Wearing a camel coat with a silk scarf, I timidly enter a small dark club to the booming of Rick Ross's "Everyday I'm Hustlin". I ask two friendly-looking girls wearing "Are you down with Zuby?" - T-shirts, whether they've seen him. The girls - one a teacher, the other a charity worker, explain that they're his flatmates, and are here to support him. "He's lovely - but he's obsessed with the gym! He's a management consultant by day, but he's a rapper at heart." When Zuby finally makes an appearance, he invites me backstage for a chat as he's psyching himself up for his live performance.
"I first got into hip hop when I went to school in Bristol, aged 14. My idol was, and still is, Jay-Z. Anyone who knows Zuby knows that he's my hero in the music world."- His best subjects at school were chemistry, biology, maths and economics which, he tells me, is quite unusual for a rapper. "My least favourite subject was English - for some reason I couldn't seem to express myself in the way I wanted to."
This seems a little odd for someone who is now a rapper, so I ask Zuby how he found the inspiration to produce his killer lyrics. "The world, man", he says. "There's so much stuff going on every day that you experience, that you see, that you hear about. I'm one of those people that goes into quiet modes. I'm very much an observer who takes in everything around me, and then later on, it'll come out in a rap."
Zuby has put out two albums and performs in live shows, as well as holding down a full-time job at a leading consultancy firm. He sleeps four hours a night and claims to run off "pure motivation". "When I graduated from Oxford, I took a year and a half out to concentrate on my music, but I felt like half of my brain was rotting. That's why I decided to become a management consultant, and now I feel more rounded, because I'm actually using that part of myself!"
But I'm struggling to see how one man could cram so much into his day without malfunctioning. Zuby explains: "I give 100 per cent to everything I do. I'm a very binary individual. If I do something, I frickin' do it. I'm not just "dabbling" in rapping. When I set out to be a rapper, I knew I wanted to do shows and put CDs out." He's clearly very serious about his music - but where exactly does his day job fit in?
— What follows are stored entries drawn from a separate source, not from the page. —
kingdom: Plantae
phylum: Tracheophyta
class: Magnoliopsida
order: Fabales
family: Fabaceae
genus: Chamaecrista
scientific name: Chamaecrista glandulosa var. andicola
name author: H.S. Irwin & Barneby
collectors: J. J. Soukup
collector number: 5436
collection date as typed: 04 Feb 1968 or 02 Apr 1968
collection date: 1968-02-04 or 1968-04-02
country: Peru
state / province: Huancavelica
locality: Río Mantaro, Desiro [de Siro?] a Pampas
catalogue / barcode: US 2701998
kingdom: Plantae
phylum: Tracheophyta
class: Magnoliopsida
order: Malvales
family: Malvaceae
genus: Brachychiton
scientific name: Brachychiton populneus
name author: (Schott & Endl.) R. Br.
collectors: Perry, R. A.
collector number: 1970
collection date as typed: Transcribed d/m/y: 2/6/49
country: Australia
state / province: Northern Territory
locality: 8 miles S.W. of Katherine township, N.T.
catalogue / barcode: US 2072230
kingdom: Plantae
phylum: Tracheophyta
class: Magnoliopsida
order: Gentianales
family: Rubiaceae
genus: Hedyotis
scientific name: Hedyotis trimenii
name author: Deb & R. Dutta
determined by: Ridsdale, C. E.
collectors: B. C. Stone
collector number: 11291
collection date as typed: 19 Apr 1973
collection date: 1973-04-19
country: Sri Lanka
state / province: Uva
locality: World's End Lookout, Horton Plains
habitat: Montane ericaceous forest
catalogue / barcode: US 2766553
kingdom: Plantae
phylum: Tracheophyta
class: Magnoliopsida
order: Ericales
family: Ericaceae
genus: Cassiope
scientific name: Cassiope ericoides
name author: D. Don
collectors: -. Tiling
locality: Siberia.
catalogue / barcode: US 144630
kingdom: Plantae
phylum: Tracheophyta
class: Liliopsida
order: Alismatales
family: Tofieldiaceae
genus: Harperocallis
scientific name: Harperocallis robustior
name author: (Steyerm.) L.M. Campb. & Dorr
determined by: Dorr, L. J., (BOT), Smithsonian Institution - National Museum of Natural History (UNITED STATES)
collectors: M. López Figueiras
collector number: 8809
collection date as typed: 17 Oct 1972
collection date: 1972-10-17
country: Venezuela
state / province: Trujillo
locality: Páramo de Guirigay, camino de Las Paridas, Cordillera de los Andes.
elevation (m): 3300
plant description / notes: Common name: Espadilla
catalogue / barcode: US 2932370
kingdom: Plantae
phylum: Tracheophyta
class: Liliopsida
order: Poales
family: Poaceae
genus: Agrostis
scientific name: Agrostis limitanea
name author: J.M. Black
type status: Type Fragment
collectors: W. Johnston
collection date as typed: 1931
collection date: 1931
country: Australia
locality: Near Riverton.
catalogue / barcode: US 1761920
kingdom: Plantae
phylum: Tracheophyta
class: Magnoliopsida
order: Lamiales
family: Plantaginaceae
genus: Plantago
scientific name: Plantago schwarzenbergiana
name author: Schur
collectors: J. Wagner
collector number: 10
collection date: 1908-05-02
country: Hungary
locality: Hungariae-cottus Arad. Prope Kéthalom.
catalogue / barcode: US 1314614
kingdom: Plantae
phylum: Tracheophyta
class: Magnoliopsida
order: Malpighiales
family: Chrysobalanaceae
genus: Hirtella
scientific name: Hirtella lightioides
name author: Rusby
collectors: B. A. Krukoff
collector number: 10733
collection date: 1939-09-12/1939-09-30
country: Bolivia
"My music and my consultancy marry better than you'd expect - in fact, they kind of help each other. My day job gives me superior organisational skills - I'd like to think I'm one of the most efficient and organised rappers around. It's also nice at the firm when people know who I am because of my music, so in that respect, my music positively infiltrates my office life."
I'm interested to know what kinds of circles Zuby mixes in - does he like hanging with his hip-hop homies, or does he prefer to chill with his consulting chums? It would appear that he's "down" with them both. "I've got a very wide range of people I associate with. Take tonight for example - I've got friends from work coming down, friends from the rap scene, my brother and sister - and then uni friends, most of whom are actually bankers now!"
The message in Zuby's music is one of positivity and achievement, which isn't a surprise when you consider that he has been surrounded by overachievers since he was a child (his father is a doctor). "The underlying vibe in my songs is striving to achieve your goals. That has kind of evolved as my music career has gone further. This will change as I develop as an artist, but my work will probably stay in the same vein, as I'm telling my story."
When he's not formulating business strategies in the office or penning rhymes for his latest track, Zuby regularly frequents the gym. "Sometimes it feels like I live there. I enjoy improving myself - mentally and physically. Everyday, I want to be better than I was yesterday." Zuby is currently single. He says: "I like girls. I'm not a player, I'm a free man."
It's clear that while Zuby enjoys the stimulation he gets from his career in consulting, his ultimate ambition is to be an international rap star. "If Jay-Z walked up to me tonight and said "Zuby, here's your deal", I'd grab it with both hands. In ten years time I'd like to be touring internationally, selling hundreds of thousands of albums, and having millions of people loving my music. "So not management consulting?" I ask. "That's not my dream", he replies.
If there's one thing we can learn from Zuby, it's that, "I haven't got time", isn't really a legitimate excuse. "I think a lot of people set false limits on what they can do", he says. "Easy for someone who can function on four hours sleep to say", you might think. But he admits: "When this tour is over, I'll probably collapse and curl up in a ball somewhere." With his insatiable drive, hunger for success and abs of steel, The Gateway can't help but be down with Zuby. The question is - are you?